Em entrevista coletiva a jornalistas portugueses, Ylva Johansson – que veio a Lisboa para ajudar a preparar a presidência portuguesa da União Europeia, que decorrerá no primeiro semestre de 2021 – recorreu ao exemplo do campo de Moria, devastado por vários incêndios que deixaram cerca de 12.700 refugiados sem abrigo, para demonstrar o que ainda há a fazer.

A comissária reconheceu também que o desempenho dos Estados-membros no que respeita aos centros de detenção de migrantes “não é suficientemente bom”.

Dando como exemplo o crescimento das migrações através das ilhas Canárias – com um aumento de “mais de 100%”, com “quase 20 mil pessoas” a arriscarem a vida na “rota mais mortífera de todas” -, Johansson justifica a necessidade de “fazer mais no que respeita ao combate ao tráfico e a prevenir que as pessoas façam estas perigosas viagens”.

Situações como essa – “não sabemos quantas vidas se perderam ali” – são “as falhas” que a União Europeia (UE) tem de “enfrentar”, classifica. Outra coisa são “os retrocessos”, distingue, colocando neste lote as acusações de que a Agência Europeia da Guarda de Fronteiras e Costeira (Frontex) “pode ter tido parte” em incidentes que impediram a entrada de migrantes na Europa.

Uma reportagem publicada em 23 de outubro por vários órgãos de informação europeus noticiou que, entre março e agosto, agentes da Frontex foram cúmplices de incidentes que impediram a entrada de migrantes na Europa, um crime punido pela lei internacional.

“Fiquei muito preocupada.

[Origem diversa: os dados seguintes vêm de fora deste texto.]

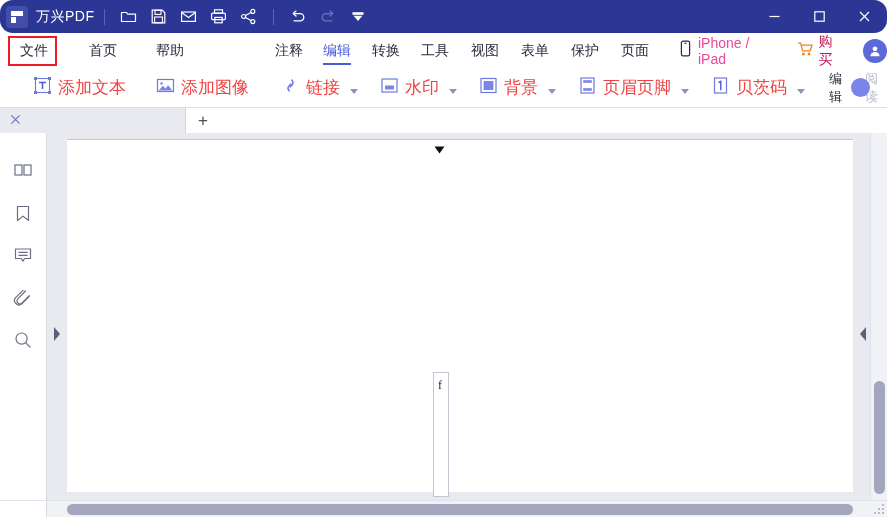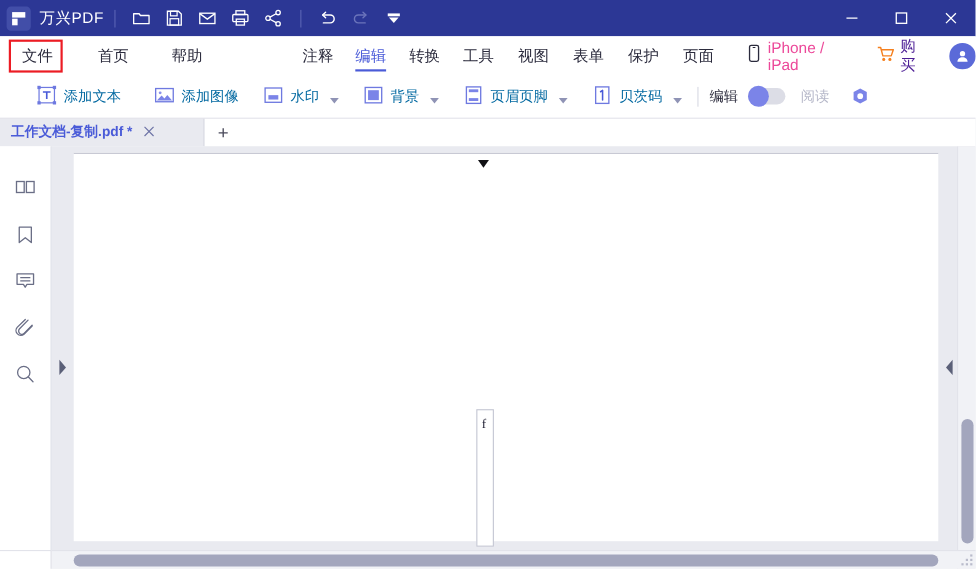--- a/index.html
+++ b/index.html
@@ -15,7 +15,7 @@
   .titlebar {
     position: absolute; left: 0; top: 0; width: 887px; height: 33px;
     background: #2c3795;
-    display: flex; align-items: center;
+    display: flex; align-items: center; border-radius: 13px;
   }
   .logo-box {
     width: 22px; height: 22px; margin-left: 6px; border-radius: 4px;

Liguei imediatamente ao diretor executivo [da Frontex]. Temos de investigar isso minuciosamente. É totalmente inaceitável, se for verdade. Não sabemos se é verdade”, frisou a comissária, esperando “clareza” sobre o resultado da investigação.

Na terça-feira, ouvido em Bruxelas, o diretor da Frontex, Fabrice Leggeri, rejeitou as alegações. “A agência europeia tem de ser um modelo exemplar no que respeita à forma como protegemos as nossas fronteiras e os direitos fundamentais”, vincou a responsável pela pasta dos Assuntos Internos, acrescentando que também está “preocupada com os relatórios” que dão conta de tentativas semelhantes “em alguns Estados-membros”.

A proposta de Pacto sobre a Migração e o Asilo – que a Comissão Europeia apresentou em setembro – terá como um dos pilares o retorno aos países de origem dos migrantes que não encaixem nos critérios de permanência na UE. “Esses terão de regressar, mas são seres humanos, têm dignidade e direitos”, notou Ylva Johansson.

A comissária considera que “a UE está hoje muito mais bem preparada do que em 2015 para gerir as migrações”, mas reconhece que “não está apetrechada o suficiente” e que existem “falhas, especialmente na solidariedade entre os Estados-membros”, mas também nas parcerias com os países de origem e no combate aos traficantes.